Extracted page text data:
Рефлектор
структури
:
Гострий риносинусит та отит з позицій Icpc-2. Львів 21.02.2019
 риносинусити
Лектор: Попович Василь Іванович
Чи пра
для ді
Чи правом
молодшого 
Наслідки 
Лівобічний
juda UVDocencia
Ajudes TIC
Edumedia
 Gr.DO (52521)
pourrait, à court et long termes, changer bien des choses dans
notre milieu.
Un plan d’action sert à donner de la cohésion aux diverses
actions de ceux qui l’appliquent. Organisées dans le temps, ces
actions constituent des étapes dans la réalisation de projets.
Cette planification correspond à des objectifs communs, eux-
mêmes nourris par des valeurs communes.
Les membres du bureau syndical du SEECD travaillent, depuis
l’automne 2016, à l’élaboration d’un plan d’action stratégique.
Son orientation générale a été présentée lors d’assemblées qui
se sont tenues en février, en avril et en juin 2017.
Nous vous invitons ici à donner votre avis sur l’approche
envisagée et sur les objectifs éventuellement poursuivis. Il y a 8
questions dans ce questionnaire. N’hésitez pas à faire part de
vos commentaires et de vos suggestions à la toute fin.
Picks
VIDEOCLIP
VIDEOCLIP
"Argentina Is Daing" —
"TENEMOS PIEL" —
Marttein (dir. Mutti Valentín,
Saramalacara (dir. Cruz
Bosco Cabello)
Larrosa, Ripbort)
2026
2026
---
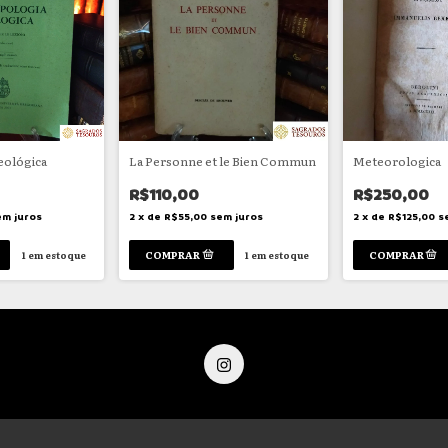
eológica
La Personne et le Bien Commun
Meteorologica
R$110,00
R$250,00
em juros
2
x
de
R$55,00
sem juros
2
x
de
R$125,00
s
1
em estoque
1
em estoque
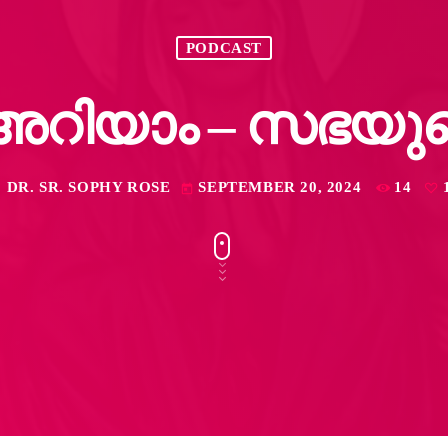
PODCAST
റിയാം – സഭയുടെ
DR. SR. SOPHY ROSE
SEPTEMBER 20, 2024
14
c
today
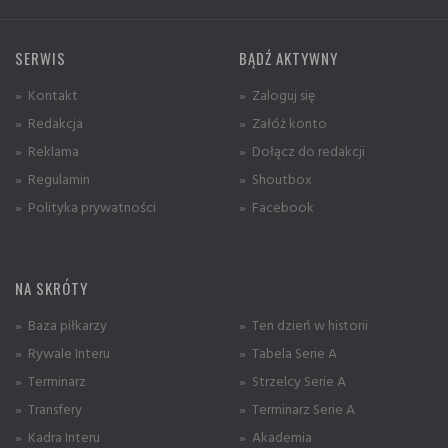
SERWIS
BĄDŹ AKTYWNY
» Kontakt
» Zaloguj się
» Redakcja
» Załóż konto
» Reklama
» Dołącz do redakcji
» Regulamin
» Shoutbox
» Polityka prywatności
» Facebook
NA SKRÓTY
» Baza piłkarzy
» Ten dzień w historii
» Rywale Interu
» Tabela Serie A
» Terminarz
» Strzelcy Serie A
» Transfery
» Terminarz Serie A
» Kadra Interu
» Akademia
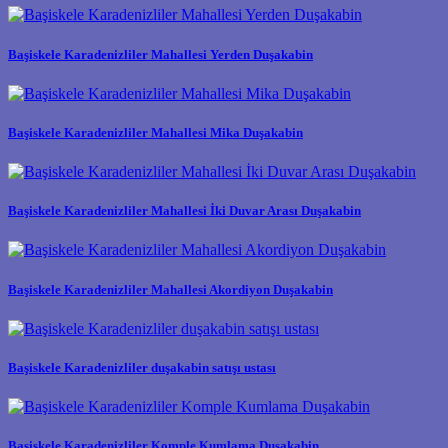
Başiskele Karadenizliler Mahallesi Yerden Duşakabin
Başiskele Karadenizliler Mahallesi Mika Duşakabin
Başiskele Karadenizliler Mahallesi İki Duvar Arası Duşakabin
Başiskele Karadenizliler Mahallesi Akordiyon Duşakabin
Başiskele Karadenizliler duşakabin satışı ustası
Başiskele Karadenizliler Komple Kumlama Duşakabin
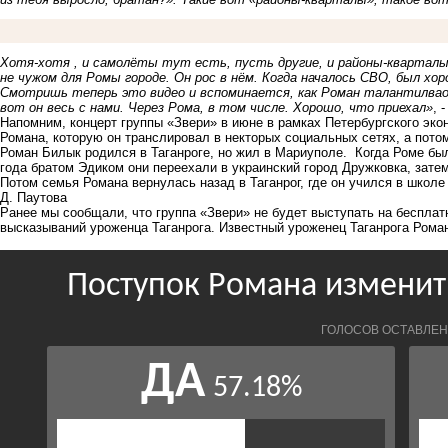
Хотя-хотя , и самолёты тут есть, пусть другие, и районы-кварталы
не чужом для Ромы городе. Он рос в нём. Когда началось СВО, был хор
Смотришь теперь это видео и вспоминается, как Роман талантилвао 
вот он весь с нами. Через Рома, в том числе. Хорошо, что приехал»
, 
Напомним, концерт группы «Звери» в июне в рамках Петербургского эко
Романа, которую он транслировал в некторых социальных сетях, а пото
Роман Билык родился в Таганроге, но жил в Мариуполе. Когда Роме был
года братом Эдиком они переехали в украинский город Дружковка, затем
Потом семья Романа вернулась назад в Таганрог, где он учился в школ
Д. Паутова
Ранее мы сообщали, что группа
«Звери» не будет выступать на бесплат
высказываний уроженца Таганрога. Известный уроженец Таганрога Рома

• Directive:
Among the lines above, find those carrying the word "donner" and copy them out.

• Result:
Un plan d’action sert à donner de la cohésion aux diverses
Nous vous invitons ici à donner votre avis sur l’approche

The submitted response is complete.